HIV Prevention

Government: unconvinced about safety & efficacy of Nevirapine

“Public pressure for a cure and for quick solutions, while understandable, could contribute to hasty decisions to assuage the sentiments of the public with extremely negative consequences.” – Affidavit from Dr Ayanda Ntsaluba, Director General of Health

“Public pressure for a cure and for quick solutions, while understandable, could contribute to hasty decisions to assuage the sentiments of the public with extremely negative consequences.” – Affidavit from Dr Ayanda Ntsaluba, Director General of Health.

Government argues that TAC is trying to get the courts to change the policy embarked on by the health minister.

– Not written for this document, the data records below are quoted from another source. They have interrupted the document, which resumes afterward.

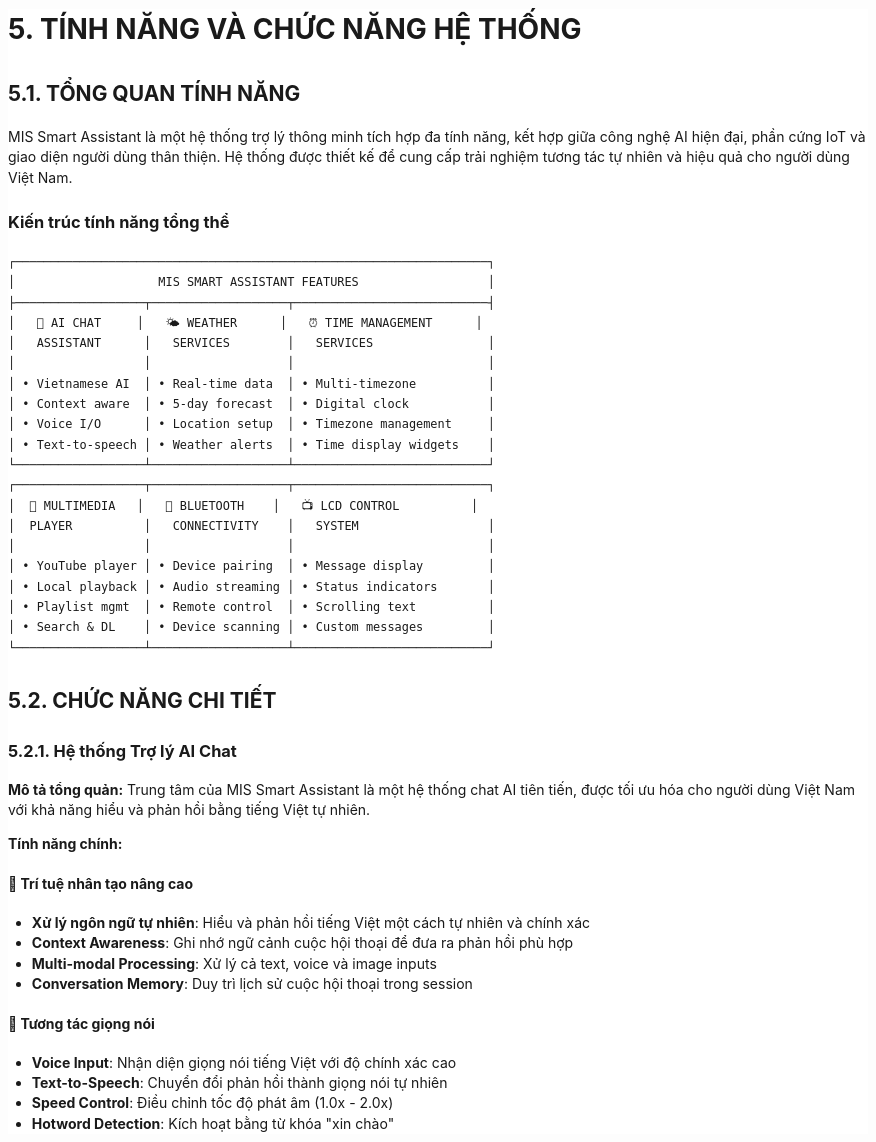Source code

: # 5. TÍNH NĂNG VÀ CHỨC NĂNG HỆ THỐNG

## 5.1. TỔNG QUAN TÍNH NĂNG

MIS Smart Assistant là một hệ thống trợ lý thông minh tích hợp đa tính năng, kết hợp giữa công nghệ AI hiện đại, phần cứng IoT và giao diện người dùng thân thiện. Hệ thống được thiết kế để cung cấp trải nghiệm tương tác tự nhiên và hiệu quả cho người dùng Việt Nam.

### Kiến trúc tính năng tổng thể

```
┌──────────────────────────────────────────────────────────────────┐
│                    MIS SMART ASSISTANT FEATURES                  │
├──────────────────┬───────────────────┬───────────────────────────┤
│   🤖 AI CHAT     │   🌤️ WEATHER      │   ⏰ TIME MANAGEMENT      │
│   ASSISTANT      │   SERVICES        │   SERVICES                │
│                  │                   │                           │
│ • Vietnamese AI  │ • Real-time data  │ • Multi-timezone          │
│ • Context aware  │ • 5-day forecast  │ • Digital clock           │
│ • Voice I/O      │ • Location setup  │ • Timezone management     │
│ • Text-to-speech │ • Weather alerts  │ • Time display widgets    │
└──────────────────┴───────────────────┴───────────────────────────┘
┌──────────────────┬───────────────────┬───────────────────────────┐
│  🎵 MULTIMEDIA   │   🔗 BLUETOOTH    │   📺 LCD CONTROL          │
│  PLAYER          │   CONNECTIVITY    │   SYSTEM                  │
│                  │                   │                           │
│ • YouTube player │ • Device pairing  │ • Message display         │
│ • Local playback │ • Audio streaming │ • Status indicators       │
│ • Playlist mgmt  │ • Remote control  │ • Scrolling text          │
│ • Search & DL    │ • Device scanning │ • Custom messages         │
└──────────────────┴───────────────────┴───────────────────────────┘
```

## 5.2. CHỨC NĂNG CHI TIẾT

### 5.2.1. Hệ thống Trợ lý AI Chat

**Mô tả tổng quản:**
Trung tâm của MIS Smart Assistant là một hệ thống chat AI tiên tiến, được tối ưu hóa cho người dùng Việt Nam với khả năng hiểu và phản hồi bằng tiếng Việt tự nhiên.

**Tính năng chính:**

#### 🧠 Trí tuệ nhân tạo nâng cao
- **Xử lý ngôn ngữ tự nhiên**: Hiểu và phản hồi tiếng Việt một cách tự nhiên và chính xác
- **Context Awareness**: Ghi nhớ ngữ cảnh cuộc hội thoại để đưa ra phản hồi phù hợp
- **Multi-modal Processing**: Xử lý cả text, voice và image inputs
- **Conversation Memory**: Duy trì lịch sử cuộc hội thoại trong session

#### 🎤 Tương tác giọng nói
- **Voice Input**: Nhận diện giọng nói tiếng Việt với độ chính xác cao
- **Text-to-Speech**: Chuyển đổi phản hồi thành giọng nói tự nhiên
- **Speed Control**: Điều chỉnh tốc độ phát âm (1.0x - 2.0x)
- **Hotword Detection**: Kích hoạt bằng từ khóa "xin chào"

It submits that it is not the role of the courts to make policy decisions.

Government also argues, principally through an affidavit by Ntsaluba, that it is not violating the Constitution. It states that it has the duty to balance a number of complicated factors, including fiscal and operational issues, before taking action.

Ntsaluba says TAC’s proposed solutions are impractical. They “ignore the vital infrastructural and operational considerations which accompany treatment with nevirapine, such as voluntary counselling and testing and the monitoring and evaluation of the mother and child to ensure effectiveness and to alert to the development of resistant viral strains which may lead to other public health crises”.

Government argues that it is justified in introducing a mother-to-child transmission (MTCT) programme through its 18-site “Research and Training Programme” as not enough is known about various aspects of the use of Nevirapine.

The Medicines Control Council (MCC) registered nevirapine, based only on the Ugandan study of the efficacy of the drug in preventing MTCT, notes government. The MCC regarded the South African (SAINT) study of the drug’s efficacy in MTCT, (on which TAC’s case relies in part) to be inconclusive on the question of the efficacy of Nevirapine in reducing the risk of MTCT.

There is not enough research on whether a child who had nevirapine at birth will be HIV-negative at the age of two, as HIV can be transmitted by breastfeeding. The government papers note that a Ugandan study evaluating the efficacy of nevirapine beyond 18 months showed that nevirapine would only save 10 out of every 100 babies born to HIV-positive mothers.

The Research and Training Programme aims to discover what it would take to sustain the benefits of using nevirapine at birth.

Simply allowing doctors in public hospitals the right to dispense nevirapine at their own discretion is not a solution, adds Ntsaluba. Hospitals may lack services such as counselling services and the supply of breast milk substitutes. In addition, if doctors could prescribe whatever drugs they wanted, this could have serious budgetary implcations.

His affidavit is supported by affidavits from eight provincial heads of health; Dr Nono Simelela (Manager of the National AIDS Programme); Dr Lindiwe Makubalo (Chief Director for Health Surveillance, Monitoring and Evaluation) and the Medicines Control Council.